Format: Journal Article
Published: American Chemical Society 2016
Online Access:http://purl.org/au-research/grants/nhmrc/1036620
http://hdl.handle.net/20.500.11937/9591
Description
Summary:Including satellite observations of nitrogen dioxide (NO2) in land-use regression (LUR) models can improve their predictive ability, but requires rigorous evaluation. We used 123 passive NO2 samplers sited to capture within-city and near-road variability in two Australian cities (Sydney and Perth) to assess the validity of annual mean NO2 estimates from existing national satellite-based LUR models (developed with 68 regulatory monitors). The samplers spanned roadside, urban near traffic (=100 m to a major road), and urban background (>100 m to a major road) locations. We evaluated model performance using R(2) (predicted NO2 regressed on independent measurements of NO2), mean-square-error R(2) (MSE-R(2)), RMSE, and bias.

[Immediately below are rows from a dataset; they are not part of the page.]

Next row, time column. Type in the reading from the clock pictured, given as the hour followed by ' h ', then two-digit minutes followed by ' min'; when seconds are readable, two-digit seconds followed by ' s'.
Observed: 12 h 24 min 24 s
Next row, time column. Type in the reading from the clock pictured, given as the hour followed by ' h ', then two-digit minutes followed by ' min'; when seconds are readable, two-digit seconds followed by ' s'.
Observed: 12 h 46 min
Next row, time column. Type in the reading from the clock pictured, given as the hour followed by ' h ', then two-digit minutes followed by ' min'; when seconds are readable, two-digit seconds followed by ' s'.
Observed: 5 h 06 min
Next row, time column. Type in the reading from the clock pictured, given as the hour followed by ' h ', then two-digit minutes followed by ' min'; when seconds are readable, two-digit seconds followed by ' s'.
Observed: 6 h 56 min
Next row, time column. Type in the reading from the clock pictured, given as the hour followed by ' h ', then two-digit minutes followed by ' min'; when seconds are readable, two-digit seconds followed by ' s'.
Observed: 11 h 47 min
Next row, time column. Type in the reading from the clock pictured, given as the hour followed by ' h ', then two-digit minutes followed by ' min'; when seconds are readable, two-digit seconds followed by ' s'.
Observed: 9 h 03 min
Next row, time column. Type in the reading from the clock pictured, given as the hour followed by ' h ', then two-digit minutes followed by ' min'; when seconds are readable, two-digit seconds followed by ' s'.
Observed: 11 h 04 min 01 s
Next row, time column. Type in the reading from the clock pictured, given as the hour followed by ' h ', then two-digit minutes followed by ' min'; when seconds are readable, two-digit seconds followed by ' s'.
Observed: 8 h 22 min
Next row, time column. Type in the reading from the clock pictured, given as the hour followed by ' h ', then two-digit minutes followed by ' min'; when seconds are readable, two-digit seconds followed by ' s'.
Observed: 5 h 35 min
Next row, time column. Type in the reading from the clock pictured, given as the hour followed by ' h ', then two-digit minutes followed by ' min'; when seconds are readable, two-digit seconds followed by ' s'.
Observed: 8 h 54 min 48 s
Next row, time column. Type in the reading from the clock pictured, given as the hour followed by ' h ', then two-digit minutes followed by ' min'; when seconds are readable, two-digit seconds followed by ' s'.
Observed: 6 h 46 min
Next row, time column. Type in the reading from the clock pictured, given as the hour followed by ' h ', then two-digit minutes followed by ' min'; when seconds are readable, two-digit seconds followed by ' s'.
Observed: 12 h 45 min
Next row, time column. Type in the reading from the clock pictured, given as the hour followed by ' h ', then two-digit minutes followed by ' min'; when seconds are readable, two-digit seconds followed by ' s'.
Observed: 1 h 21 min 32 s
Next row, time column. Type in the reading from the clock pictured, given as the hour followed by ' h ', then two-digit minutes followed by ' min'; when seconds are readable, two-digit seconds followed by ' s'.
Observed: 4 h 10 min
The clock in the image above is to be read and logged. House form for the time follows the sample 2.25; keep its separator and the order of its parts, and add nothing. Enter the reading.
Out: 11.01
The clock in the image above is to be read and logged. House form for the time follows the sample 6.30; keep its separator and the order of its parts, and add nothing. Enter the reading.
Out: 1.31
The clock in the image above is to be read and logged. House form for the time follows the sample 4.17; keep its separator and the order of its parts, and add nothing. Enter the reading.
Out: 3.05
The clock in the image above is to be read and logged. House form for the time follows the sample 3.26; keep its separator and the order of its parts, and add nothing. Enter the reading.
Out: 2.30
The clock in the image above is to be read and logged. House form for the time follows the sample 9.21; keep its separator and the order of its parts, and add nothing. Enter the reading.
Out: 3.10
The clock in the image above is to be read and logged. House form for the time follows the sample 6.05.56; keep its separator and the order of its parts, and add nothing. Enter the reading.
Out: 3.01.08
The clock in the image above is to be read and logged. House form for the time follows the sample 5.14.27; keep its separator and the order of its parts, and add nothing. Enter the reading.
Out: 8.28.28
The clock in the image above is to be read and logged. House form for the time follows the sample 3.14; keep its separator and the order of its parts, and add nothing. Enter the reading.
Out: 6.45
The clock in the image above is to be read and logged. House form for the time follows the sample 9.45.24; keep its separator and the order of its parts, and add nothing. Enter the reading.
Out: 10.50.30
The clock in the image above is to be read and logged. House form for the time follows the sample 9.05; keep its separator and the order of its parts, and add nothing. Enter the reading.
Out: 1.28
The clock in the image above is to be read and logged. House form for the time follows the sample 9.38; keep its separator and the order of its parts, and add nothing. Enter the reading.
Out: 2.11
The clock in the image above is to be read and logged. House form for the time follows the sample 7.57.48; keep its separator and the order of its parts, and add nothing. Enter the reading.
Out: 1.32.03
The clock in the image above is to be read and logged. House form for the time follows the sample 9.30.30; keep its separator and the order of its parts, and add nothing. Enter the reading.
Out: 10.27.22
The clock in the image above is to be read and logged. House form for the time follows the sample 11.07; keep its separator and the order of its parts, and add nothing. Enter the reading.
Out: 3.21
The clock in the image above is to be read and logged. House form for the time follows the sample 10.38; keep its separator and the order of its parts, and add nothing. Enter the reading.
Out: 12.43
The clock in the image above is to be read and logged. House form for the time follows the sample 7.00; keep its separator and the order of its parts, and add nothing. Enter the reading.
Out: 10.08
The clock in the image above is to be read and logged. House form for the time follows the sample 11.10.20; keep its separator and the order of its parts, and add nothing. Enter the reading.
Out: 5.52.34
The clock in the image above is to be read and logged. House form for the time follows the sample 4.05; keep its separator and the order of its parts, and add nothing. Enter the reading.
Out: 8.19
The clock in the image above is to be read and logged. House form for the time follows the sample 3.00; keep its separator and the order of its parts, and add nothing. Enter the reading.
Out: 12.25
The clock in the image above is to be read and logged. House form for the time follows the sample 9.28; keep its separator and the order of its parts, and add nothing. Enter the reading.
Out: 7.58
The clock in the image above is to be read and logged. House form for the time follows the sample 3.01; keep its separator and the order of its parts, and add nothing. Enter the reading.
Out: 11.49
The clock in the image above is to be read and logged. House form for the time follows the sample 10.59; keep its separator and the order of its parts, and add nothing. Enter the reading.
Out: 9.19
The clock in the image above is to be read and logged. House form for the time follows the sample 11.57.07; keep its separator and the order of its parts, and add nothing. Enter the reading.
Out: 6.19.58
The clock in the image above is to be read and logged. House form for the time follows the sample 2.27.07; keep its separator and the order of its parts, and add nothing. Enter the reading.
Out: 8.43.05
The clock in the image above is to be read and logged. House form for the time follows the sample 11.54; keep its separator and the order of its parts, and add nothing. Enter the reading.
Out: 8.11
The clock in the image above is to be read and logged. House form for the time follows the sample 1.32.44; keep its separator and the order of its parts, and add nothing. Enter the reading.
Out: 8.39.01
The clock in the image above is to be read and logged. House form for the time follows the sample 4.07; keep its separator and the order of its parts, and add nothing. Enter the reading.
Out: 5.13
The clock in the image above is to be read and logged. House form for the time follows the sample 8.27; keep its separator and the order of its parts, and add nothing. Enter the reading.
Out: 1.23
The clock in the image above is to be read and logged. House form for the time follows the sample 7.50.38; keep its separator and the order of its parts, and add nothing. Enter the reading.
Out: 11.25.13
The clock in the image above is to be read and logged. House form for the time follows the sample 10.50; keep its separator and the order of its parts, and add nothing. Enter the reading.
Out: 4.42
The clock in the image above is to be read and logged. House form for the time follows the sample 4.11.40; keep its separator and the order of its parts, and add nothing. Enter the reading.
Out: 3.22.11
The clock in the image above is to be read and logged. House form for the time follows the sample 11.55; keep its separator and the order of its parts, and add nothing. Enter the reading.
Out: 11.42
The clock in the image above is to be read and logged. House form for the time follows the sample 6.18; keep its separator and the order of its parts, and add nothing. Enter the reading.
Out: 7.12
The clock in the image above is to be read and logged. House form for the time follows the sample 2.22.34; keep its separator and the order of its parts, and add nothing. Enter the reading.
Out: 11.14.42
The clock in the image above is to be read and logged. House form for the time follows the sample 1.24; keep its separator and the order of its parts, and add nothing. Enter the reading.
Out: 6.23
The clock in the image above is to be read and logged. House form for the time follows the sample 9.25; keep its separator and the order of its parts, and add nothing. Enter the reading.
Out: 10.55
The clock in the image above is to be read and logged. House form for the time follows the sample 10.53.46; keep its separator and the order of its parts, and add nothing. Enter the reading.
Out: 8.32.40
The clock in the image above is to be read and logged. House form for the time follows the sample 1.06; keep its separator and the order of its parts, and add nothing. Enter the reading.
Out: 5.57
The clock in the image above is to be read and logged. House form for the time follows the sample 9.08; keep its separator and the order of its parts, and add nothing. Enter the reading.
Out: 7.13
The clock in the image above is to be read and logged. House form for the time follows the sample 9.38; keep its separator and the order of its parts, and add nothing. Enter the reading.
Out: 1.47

Our models captured up to 69% of spatial variability in NO2 at urban near-traffic and urban background locations, and up to 58% of variability at all validation sites, including roadside locations. The absolute agreement of measurements and predictions (measured by MSE-R(2)) was similar to their correlation (measured by R(2)). Few previous studies have performed independent evaluations of national satellite-based LUR models, and there is little information on the performance of models developed with a small number of NO2 monitors. We have demonstrated that such models are a valid approach for estimating NO2 exposures in Australian cities.